INSTRUCTIONS FOR THE TASK >> Exact copy, no pictures: repeat the data that follows.

EXERCISE DATA >>
● ● ● ●

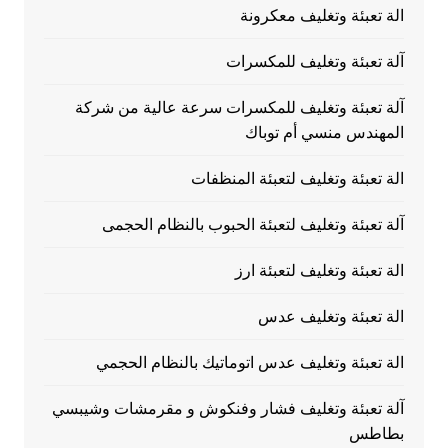
الة تعبئة وتغليف معكرونة
آلة تعبئة وتغليف للمكسرات
آلة تعبئة وتغليف للمكسرات سرعة عالية من شركة
المهندس منسي أم توباك
الة تعبئة وتغليف لتعبئة المنظفات
آلة تعبئة وتغليف لتعبئة الحبوب بالنظام الحجمى
الة تعبئة وتغليف لتعبئة ارز
الة تعبئة وتغليف عدس
الة تعبئة وتغليف عدس اتوماتيك بالنظام الحجمي
آلة تعبئة وتغليف فشار وفنكوش و مقرمشات وشيبسي
بطاطس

● ● ● ●

TASK RESULT >>
الة تعبئة وتغليف معكرونة
آلة تعبئة وتغليف للمكسرات
آلة تعبئة وتغليف للمكسرات سرعة عالية من شركة
المهندس منسي أم توباك
الة تعبئة وتغليف لتعبئة المنظفات
آلة تعبئة وتغليف لتعبئة الحبوب بالنظام الحجمى
الة تعبئة وتغليف لتعبئة ارز
الة تعبئة وتغليف عدس
الة تعبئة وتغليف عدس اتوماتيك بالنظام الحجمي
آلة تعبئة وتغليف فشار وفنكوش و مقرمشات وشيبسي
بطاطس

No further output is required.